I need to determine for which values of $p$ and $q$, both greater than $0$, the following series converges: $$\sum_1^{\infty} \frac{(p+1)(p+2)(p+3)...(p+n)}{(q+1)(q+2)(q+3)...(q+n)}$$
I've tried using the ratio test, comparison test, and I've also tried partial fraction decomposition but I can't get to anything.
Could you give me a hint on how to solve this?

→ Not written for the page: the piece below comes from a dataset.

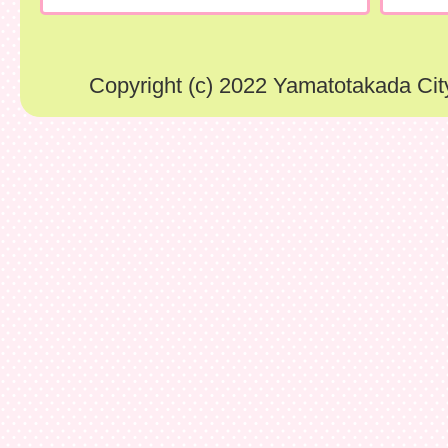
Copyright (c) 2022 Yamatotakada City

Any help will be appreciated
We have: $$S(p,q)=\sum_{n\geq 1}\frac{(p+n)\cdot\ldots\cdot(p+1)}{(q+n)\cdot\ldots\cdot(q+1)}=\sum_{n\geq 1}\frac{\Gamma(p+n+1)\Gamma(q+1)}{\Gamma(q+n+1)\Gamma(p+1)}\tag{1}$$ but in virtue of the Euler product for the $\Gamma$ function (or by its log-convexity encoded in the Gautschi's inequality) we have: $$\frac{\Gamma(z+\alpha)}{\Gamma(z)}=\Theta(z^\alpha)\tag{2}$$ as $z\to +\infty$, hence the series is converging for $q>p+1>0$ by the p-test.
Moreover, in such a case: $$\begin{eqnarray*}S(p,q)&=&\frac{\Gamma(q+1)}{\Gamma(p+1)\Gamma(q-p)}\sum_{n\geq 1}B(p+n+1,q-p)\\&=&\frac{1}{B(p+1,q-p)}\int_{0}^{1}\sum_{n\geq 1}x^{p+n}(1-x)^{q-p-1}\,dx\\&=&\frac{1}{B(p+1,q-p)}\int_{0}^{1}x^{p+1}(1-x)^{q-p-2}\,dx\\[1em]&=&\frac{B(p+2,q-p-1)}{B(p+1,q-p)}=\color{red}{\frac{(p+1)}{q-(p+1)}}.\tag{3}\end{eqnarray*}$$
As you have probably noticed, the ratio test is useless here. The next thing to try when the ratio test fails is the Raabe-Duhame test. In our case this amounts to computing the following limit: $\lim \limits _{n \to \infty} n(\frac {q+n+1} {p+n+1} -1) = \lim \limits _{n \to \infty} \frac {(q-p)n} {p+n+1} = q-p$. Now, if $q-p < 1$ the series diverges and if $q-p>1$ the series converges. If $q-p=1$ then the Raabe-Duhamel test fails, but in this case the series becomes $\sum \frac {p+1} {p+1+n}$. Since $p \geq 0$, the series has the same behaviour as the series $\sum \frac 1 n$ which is divergent.
Therefore the series converges only if $q-p>1$.
I think lucian is right.
Rewrite all as follows:
$\sum_{n=1}^\infty \frac{ (p+n)!}{p!} \frac{q!}{(q+n)!}$ and let $q=p+k$ the fact p has to be less than q is obvious.
$\sum_{n=1}^\infty \frac{ (p+n)!}{p!} \frac{q!}{(q+n)!} = \sum_{n=1}^\infty \prod _{j=1}^k \biggl(\frac {p+j}{p+n+j} \biggr) \leq (p+k)^k \sum_{n=1}^\infty \prod_{j=1}^k \frac{ 1}{p+n+j}$ $ \leq (p+k)^k \sum_{n=1}^\infty \frac{1}{(p+n+1)^k}$ and now you have your classical $1/n^i$, and the answer is the one given by lucian.